А город еще спал. В столь раннее время приезжали не только удобного места ради, но и чтоб разузнать, выработать уровень цен. «Сколько будешь просить?» – «Пять…» – «Хлеб подорожал». – «Тогда семь». – «А сено подешевело…» – «Может, шесть?..»
Но окончательная цена зависела от упорства продавца, напористости покупателя, от количества одинакового товара, настроения, охоты выпить и закусить, чувства юмора, задолженности по налогам, длины обратной дороги, погоды, долготы дня, здоровья и еще десятка неуловимых причин. Впрочем, ниже допустимого уровня цена не опускалась, или же слабый духом подвергался остракизму сотоварищей, выражавшемуся обыкновенно посредством резервов русского языка.
У каждого товара, естественно, свое определенное место, и поросячий угол нисколько не походил на куриный базар, а горшечная площадка на пятачок мелочевки, не говоря уже о сенном, дровяном или молочном рядах.
Больше всего игры, суеты и веселья было, конечно, на мелочевке, страстей и драм – в том углу, где продавали телок и коров. Дети – городские и деревенские – шныряли везде, но этот последний не любили, все здесь происходило слишком серьезно, и радость одних часто отражалась в слезах других.
За удачной куплей-продажей устраивалась легкая выпивка, часто с импровизированным концертом, изредка возникали потасовки, и слухи о них с кровавыми преувеличениями носились, пугая и веселя, по шумным и беспокойным торговым рядам.
Ходили с гармошками инвалиды, собирая на водку, пели пронзительные песни, и женщины рыдали, глядя на обожженные лица, слепые глаза.
Люди приходили на базар не только продавать и покупать, но и вроде бы без причины – приценивались, приглядывались, вслушивались, а на самом деле поверяли будущее сегодняшним днем.

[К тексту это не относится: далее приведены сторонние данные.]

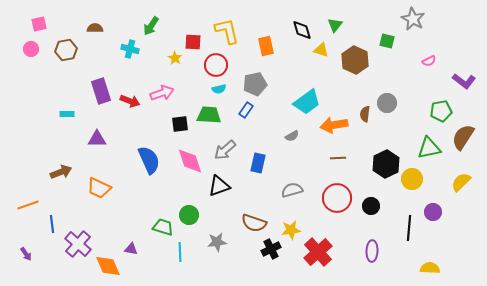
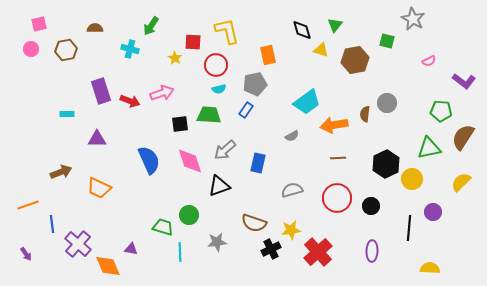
orange rectangle at (266, 46): moved 2 px right, 9 px down
brown hexagon at (355, 60): rotated 24 degrees clockwise
green pentagon at (441, 111): rotated 15 degrees clockwise
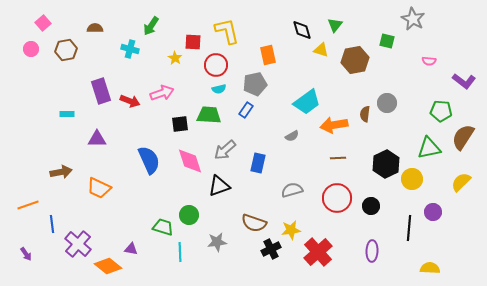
pink square at (39, 24): moved 4 px right, 1 px up; rotated 28 degrees counterclockwise
pink semicircle at (429, 61): rotated 32 degrees clockwise
brown arrow at (61, 172): rotated 10 degrees clockwise
orange diamond at (108, 266): rotated 28 degrees counterclockwise
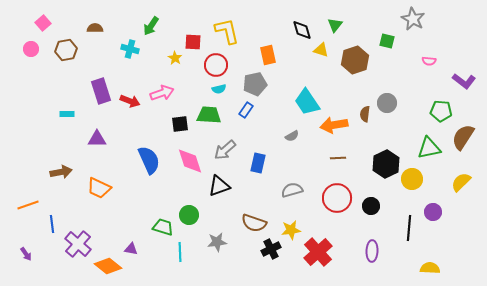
brown hexagon at (355, 60): rotated 8 degrees counterclockwise
cyan trapezoid at (307, 102): rotated 92 degrees clockwise
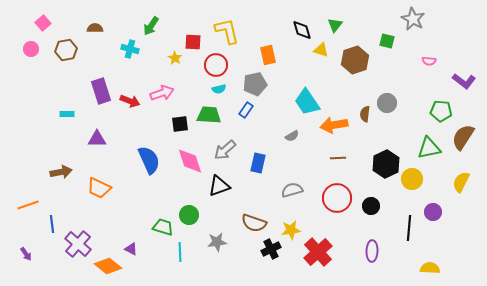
yellow semicircle at (461, 182): rotated 20 degrees counterclockwise
purple triangle at (131, 249): rotated 16 degrees clockwise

И часто во время такого похода на базар решались вещи, не имеющие прямого отношения к цене на хлеб и сено: шить сапоги или обойтись солдатскими ботинками, строить дом или повременить.
Ну а для детей и подростков базар был тем волшебным колодцем, из которого черпались и пополнялись запасы впечатлений того скудного времени…
Речь не о ностальгии, отнюдь. Бог с ним, с базаром, хорошо, что его нет. Сейчас на одном краю бывшей базарной площади стоит универмаг, на другом – гастроном. Слава им обоим и хвала.
Каждого воскресенья Тишок дожидался, как праздника. Ни счету, ни чтению Андрей его не учил, и каким образом он высчитывал этот замечательный день недели, было загадкой.